• **DATA SUPPLIED**:
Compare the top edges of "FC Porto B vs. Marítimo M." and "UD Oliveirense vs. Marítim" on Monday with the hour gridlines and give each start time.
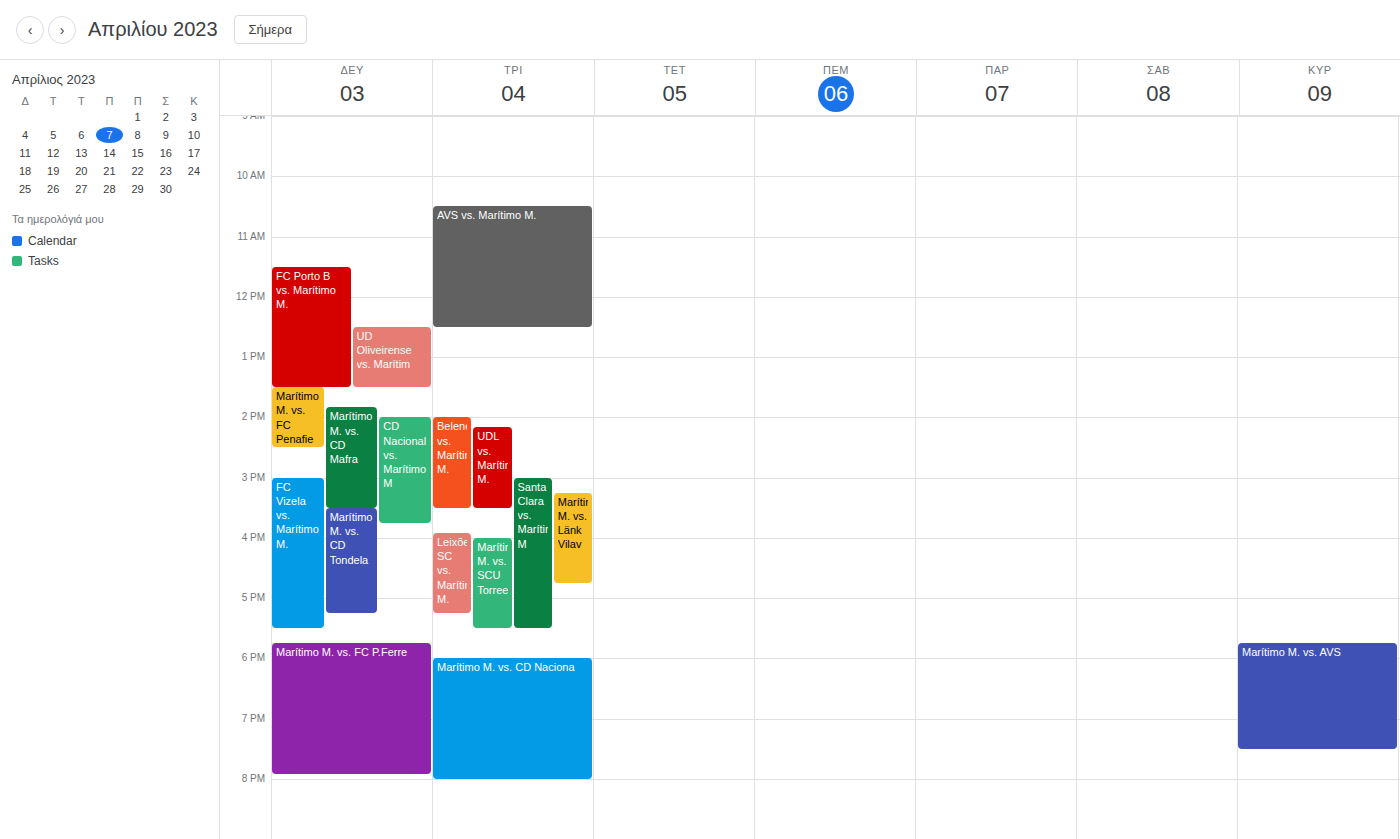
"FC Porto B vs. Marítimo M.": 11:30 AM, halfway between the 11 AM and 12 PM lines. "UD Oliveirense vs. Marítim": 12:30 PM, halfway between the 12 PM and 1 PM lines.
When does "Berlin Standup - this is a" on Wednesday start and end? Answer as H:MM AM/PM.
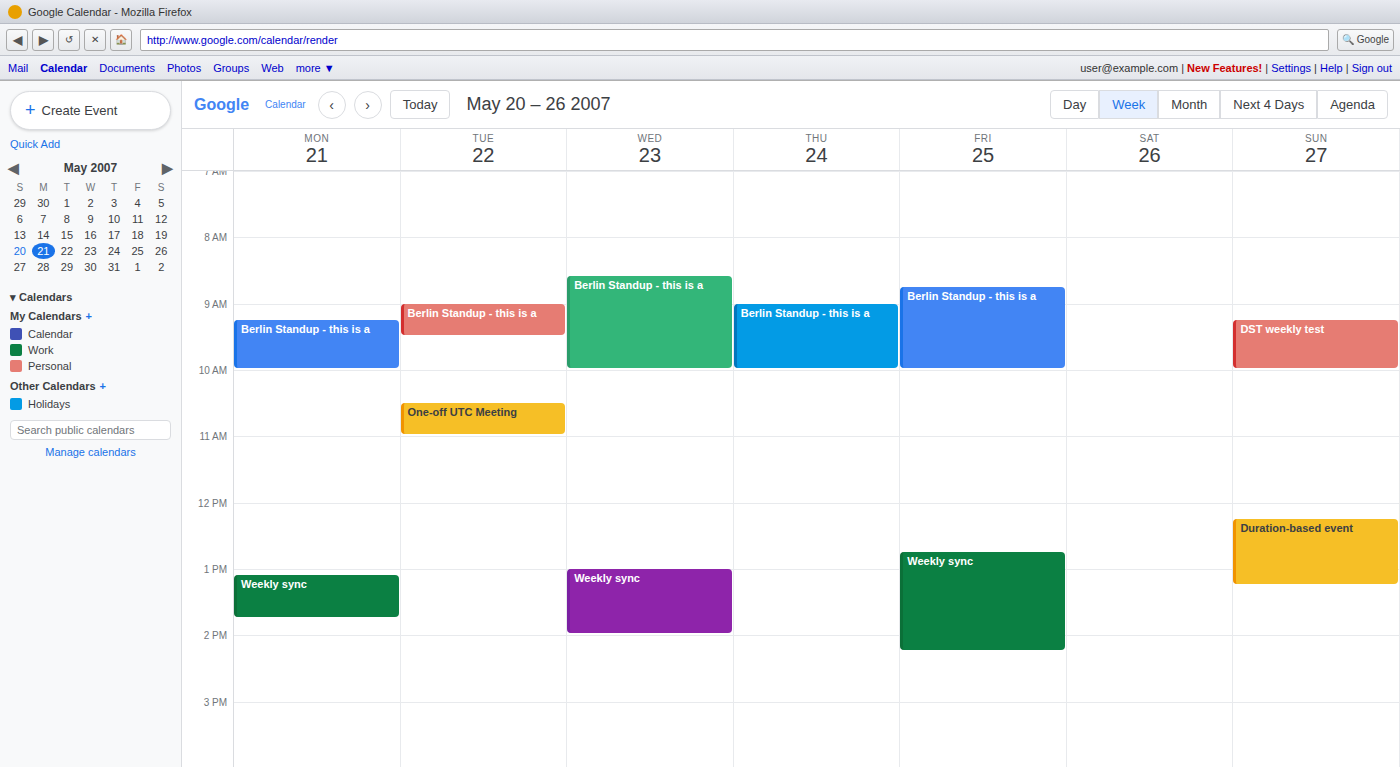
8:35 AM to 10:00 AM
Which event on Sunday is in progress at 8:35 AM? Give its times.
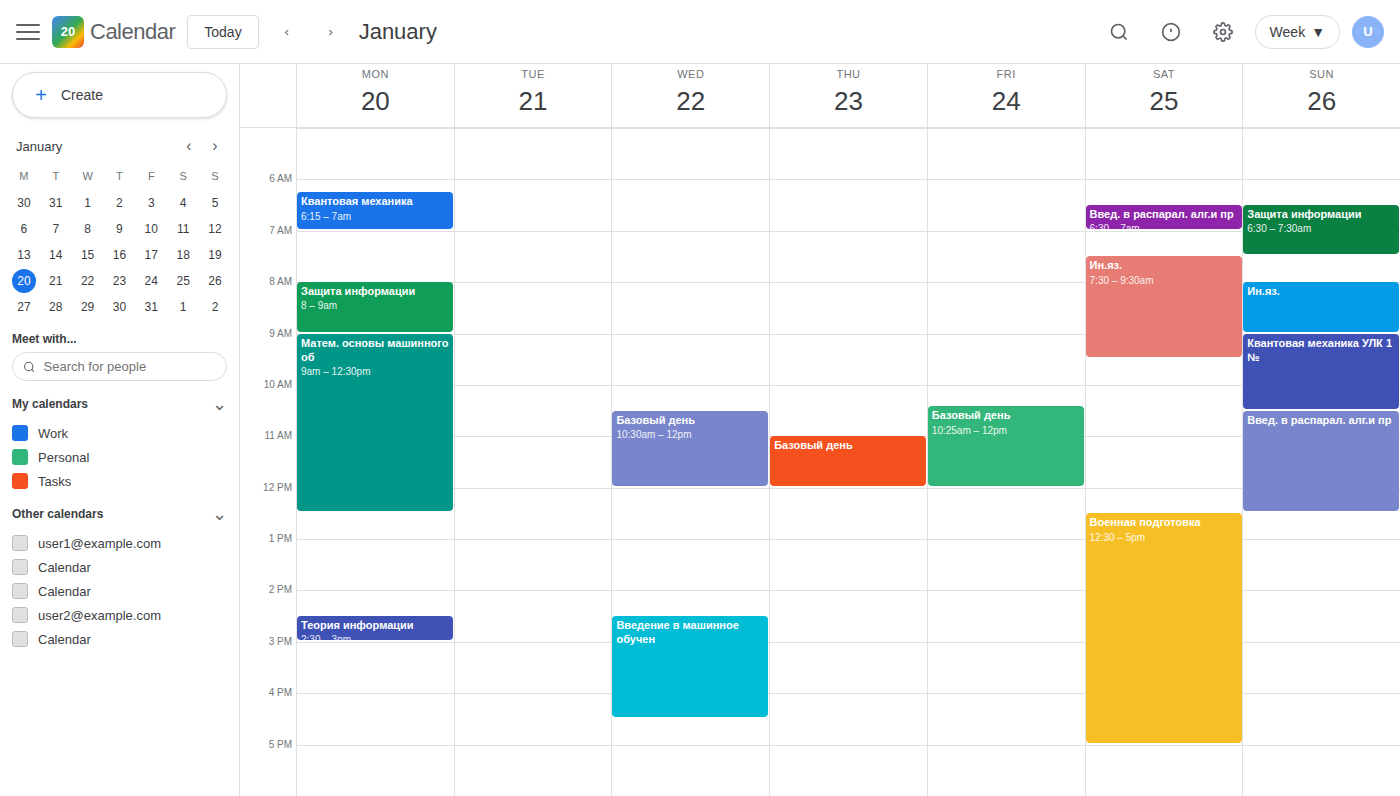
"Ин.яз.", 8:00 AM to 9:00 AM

==

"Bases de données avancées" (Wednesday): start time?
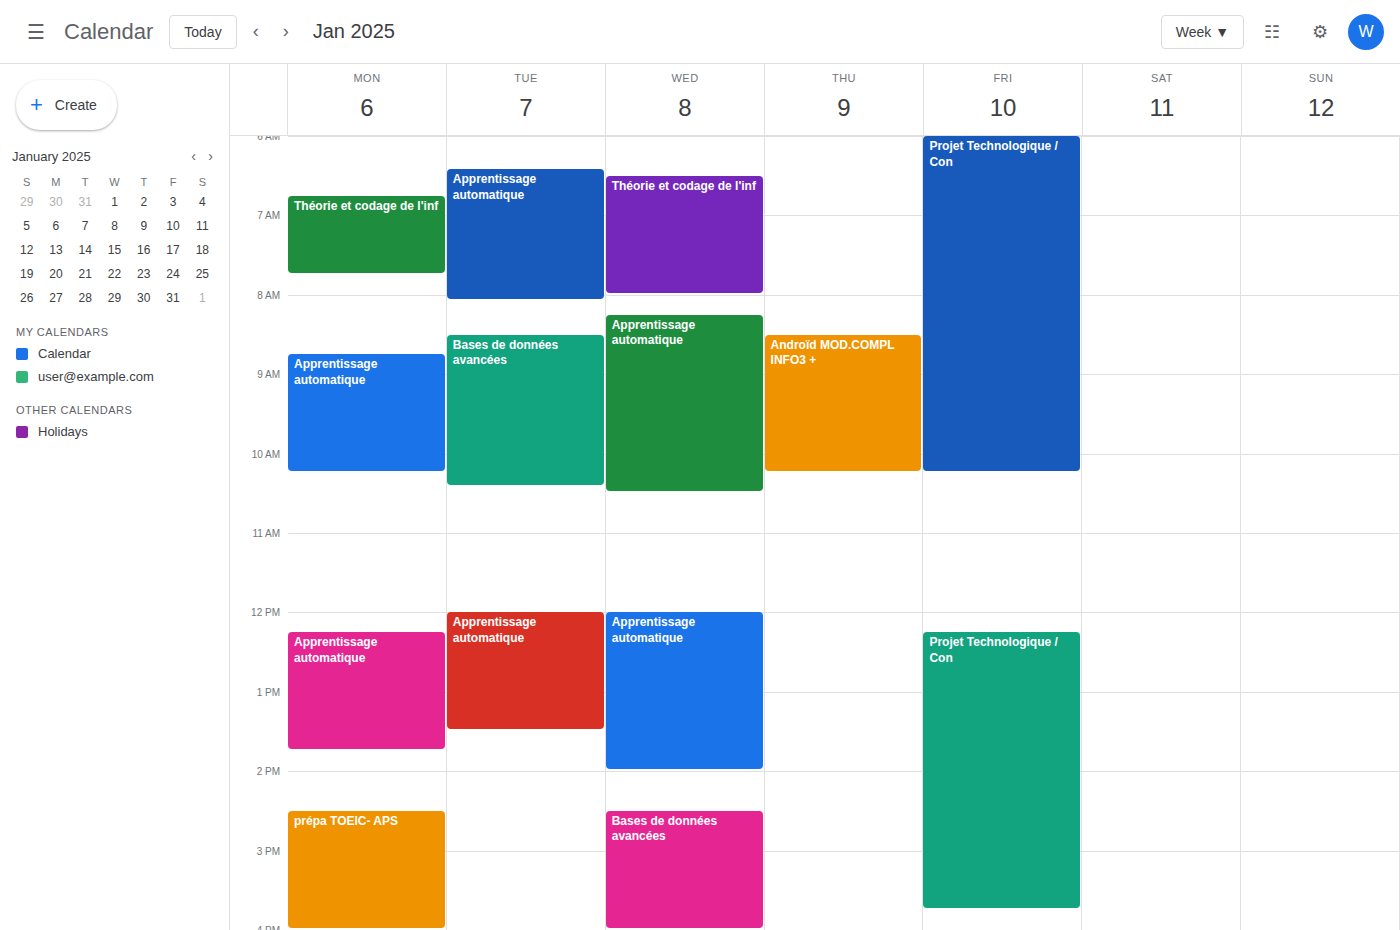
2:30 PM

• **WORK REQUIRED**:
List every line from the items above that contains the word "Wednesday". Case counts.

• **THE REPLY**:
When does "Berlin Standup - this is a" on Wednesday start and end? Answer as H:MM AM/PM.
"Bases de données avancées" (Wednesday): start time?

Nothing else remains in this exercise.